Welcher Umweltkeim ist laut dem Text über das Trinkwasser im Rhein-Sieg-Kreis der Grund dafür, dass dem Wasser zusätzliches Chlor zugeführt wird?

* Textabschnitt
▬▬▬

Trinkwasser im Rhein-Sieg-Kreis: Umweltkeim kommt aus der Talsperre

Trinkwasser im Rhein-Sieg-Kreis : Umweltkeim kommt aus der Talsperre

Das Trinkwasser wird noch mehrere Monate gechlort: Experten gehen davon aus, dass der Keim aus der Wahnbachtalsperre über die Trinkwasseraufbereitungsanlage Siegelsknippen in das Versorgungsnetz gelangte.

Das Trinkwasser des Wahnbachtalsperrenverbands (WTV) muss wahrscheinlich länger gechlort werden als bislang angenommen. Laut dem Rhein-Sieg-Kreis können die Reinigungsarbeiten an den Versorgungsnetzen und Hochbehältern mehrere Monate in Anspruch nehmen. Vor zwei Wochen hieß es noch, es könne einige Wochen dauern.

Wie berichtet, wird dem Wasser aufgrund des Umweltkeims Lelliottia amnigena seit einem Monat zusätzliches Chlor zugeführt. Der Keim war im August in Teilen des Versorgungsgebiets des Kreises, der Städte Bonn und Remagen sowie der Gemeinde Grafschaft aufgetaucht.

▬▬▬

(Gesammelte Daten)
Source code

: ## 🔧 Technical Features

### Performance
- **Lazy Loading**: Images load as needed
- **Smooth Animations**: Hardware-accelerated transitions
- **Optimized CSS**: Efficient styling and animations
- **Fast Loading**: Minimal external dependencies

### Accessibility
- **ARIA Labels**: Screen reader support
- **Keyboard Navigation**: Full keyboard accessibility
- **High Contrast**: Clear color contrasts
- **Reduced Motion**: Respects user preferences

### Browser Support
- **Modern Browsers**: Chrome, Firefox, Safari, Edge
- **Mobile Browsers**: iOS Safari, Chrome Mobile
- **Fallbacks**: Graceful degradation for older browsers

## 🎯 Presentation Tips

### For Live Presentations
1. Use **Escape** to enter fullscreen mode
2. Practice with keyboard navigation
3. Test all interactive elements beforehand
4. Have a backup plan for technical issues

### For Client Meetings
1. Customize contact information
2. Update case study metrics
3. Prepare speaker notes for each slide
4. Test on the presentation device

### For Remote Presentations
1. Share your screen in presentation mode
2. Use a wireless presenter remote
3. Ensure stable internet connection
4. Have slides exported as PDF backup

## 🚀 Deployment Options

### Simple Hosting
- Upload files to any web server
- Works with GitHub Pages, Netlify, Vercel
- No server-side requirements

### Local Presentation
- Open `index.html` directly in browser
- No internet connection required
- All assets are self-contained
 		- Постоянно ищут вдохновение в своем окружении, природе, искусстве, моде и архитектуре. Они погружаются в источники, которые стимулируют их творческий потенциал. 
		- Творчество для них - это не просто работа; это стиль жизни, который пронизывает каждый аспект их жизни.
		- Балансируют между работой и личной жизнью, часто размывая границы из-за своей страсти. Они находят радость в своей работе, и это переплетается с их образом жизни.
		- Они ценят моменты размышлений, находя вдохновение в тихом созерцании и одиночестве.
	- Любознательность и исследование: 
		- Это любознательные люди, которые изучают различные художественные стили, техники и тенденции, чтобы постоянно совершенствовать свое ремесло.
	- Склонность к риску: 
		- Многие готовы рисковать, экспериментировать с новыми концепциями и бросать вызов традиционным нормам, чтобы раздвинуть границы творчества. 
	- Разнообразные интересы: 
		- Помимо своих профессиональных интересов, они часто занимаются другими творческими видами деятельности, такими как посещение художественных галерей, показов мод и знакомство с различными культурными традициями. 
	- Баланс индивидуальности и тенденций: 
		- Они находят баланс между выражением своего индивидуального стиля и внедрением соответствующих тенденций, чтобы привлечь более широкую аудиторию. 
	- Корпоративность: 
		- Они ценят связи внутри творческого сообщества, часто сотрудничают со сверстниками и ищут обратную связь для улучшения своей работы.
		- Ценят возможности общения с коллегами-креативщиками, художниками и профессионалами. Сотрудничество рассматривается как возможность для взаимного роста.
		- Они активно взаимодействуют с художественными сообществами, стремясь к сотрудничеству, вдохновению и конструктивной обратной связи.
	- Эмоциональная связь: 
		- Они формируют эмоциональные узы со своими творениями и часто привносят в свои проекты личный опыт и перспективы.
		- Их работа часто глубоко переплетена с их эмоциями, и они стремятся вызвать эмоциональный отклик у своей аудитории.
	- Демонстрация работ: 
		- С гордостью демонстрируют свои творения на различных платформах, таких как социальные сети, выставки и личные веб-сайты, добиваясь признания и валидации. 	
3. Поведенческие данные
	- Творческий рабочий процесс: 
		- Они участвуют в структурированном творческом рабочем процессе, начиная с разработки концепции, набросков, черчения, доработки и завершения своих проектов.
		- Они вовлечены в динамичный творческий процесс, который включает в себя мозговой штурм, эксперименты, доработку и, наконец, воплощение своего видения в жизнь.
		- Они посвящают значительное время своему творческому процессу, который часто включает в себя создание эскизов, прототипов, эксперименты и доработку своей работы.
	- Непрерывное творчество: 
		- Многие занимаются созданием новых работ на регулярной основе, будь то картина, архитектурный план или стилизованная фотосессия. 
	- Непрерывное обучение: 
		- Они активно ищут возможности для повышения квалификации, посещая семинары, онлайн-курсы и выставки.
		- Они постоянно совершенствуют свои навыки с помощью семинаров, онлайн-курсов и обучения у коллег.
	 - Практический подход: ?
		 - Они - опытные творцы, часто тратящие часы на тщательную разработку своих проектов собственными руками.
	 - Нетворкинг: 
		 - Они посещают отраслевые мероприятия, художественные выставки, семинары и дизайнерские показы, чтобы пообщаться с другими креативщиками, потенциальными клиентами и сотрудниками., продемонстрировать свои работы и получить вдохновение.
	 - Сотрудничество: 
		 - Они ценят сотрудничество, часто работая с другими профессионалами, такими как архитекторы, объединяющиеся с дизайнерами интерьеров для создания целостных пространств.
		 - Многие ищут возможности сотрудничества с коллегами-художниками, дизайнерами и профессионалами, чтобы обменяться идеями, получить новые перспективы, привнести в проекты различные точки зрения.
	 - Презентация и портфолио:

▬▬▬

* Antwort
Lelliottia amnigena